The cell envelope of Gram-negative bacteria consists of two membranes surrounding the periplasm and peptidoglycan layer. ß-Lactam antibiotics target the periplasmic penicillin-binding proteins that synthesize peptidoglycan, resulting in cell death. The primary means by which bacterial species resist the effects of ß-lactam drugs is to populate the periplasmic space with ß-lactamases. Resistance to ß-lactam drugs is spread by lateral transfer of genes encoding ß-lactamases from one species of bacteria to another. However, the resistance phenotype depends in turn on these "alien" protein sequences being recognized and exported across the cytoplasmic membrane by either the Sec or Tat protein translocation machinery of the new bacterial host. Here, we examine BKC-1, a carbapenemase from an unknown bacterial source that has been identified in a single clinical isolate of Klebsiella pneumoniae. BKC-1 was shown to be located in the periplasm, and functional in both K. pneumoniae and Escherichia coli. Sequence analysis revealed the presence of an unusual signal peptide with a twin arginine motif and a duplicated hydrophobic region. Biochemical assays showed this signal peptide directs BKC-1 for translocation by both Sec and Tat translocons. This is one of the few descriptions of a periplasmic protein that is functionally translocated by both export pathways in the same organism, and we suggest it represents a snapshot of evolution for a ß-lactamase adapting to functionality in a new host. IMPORTANCE Bacteria can readily acquire plasmids via lateral gene transfer (LGT). These plasmids can carry genes for virulence and antimicrobial resistance (AMR). Of growing concern are LGT events that spread ß-lactamases, particularly carbapenemases, and it is important to understand what limits this spread.

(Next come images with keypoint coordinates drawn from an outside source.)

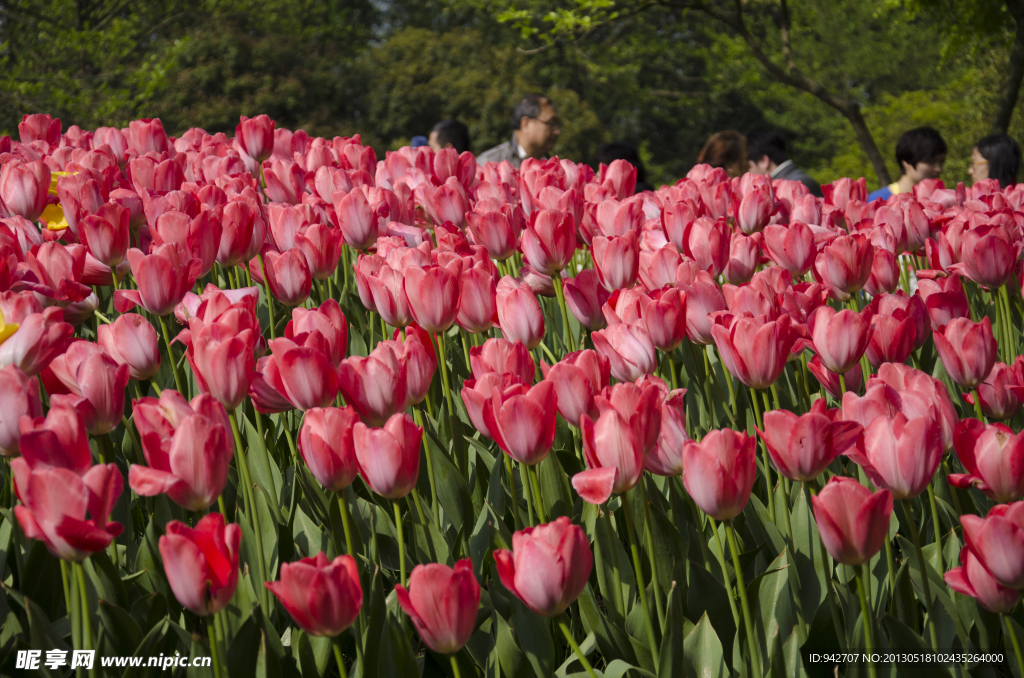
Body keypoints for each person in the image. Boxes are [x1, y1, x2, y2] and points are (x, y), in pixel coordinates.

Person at [477, 94, 561, 169]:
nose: (557, 131)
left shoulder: (557, 169)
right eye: (551, 123)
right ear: (526, 124)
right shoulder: (488, 164)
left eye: (557, 125)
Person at [867, 126, 947, 202]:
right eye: (930, 162)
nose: (938, 169)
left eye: (941, 162)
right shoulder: (877, 200)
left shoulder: (944, 199)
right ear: (907, 161)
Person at [746, 129, 822, 196]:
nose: (748, 172)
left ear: (763, 160)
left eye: (749, 166)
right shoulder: (800, 179)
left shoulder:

This study provides insight into the sequence features of BKC-1 that exemplify the limitations on the successful biogenesis of ß-lactamases, which is one factor limiting the spread of AMR phenotypes by LGT. With a very simple evolutionary adaptation, BKC-1 could become a more effective carbapenemase, underscoring the need to understand the evolution, adaptability, and functional assessment of newly reported ß-lactamases rapidly and thoroughly.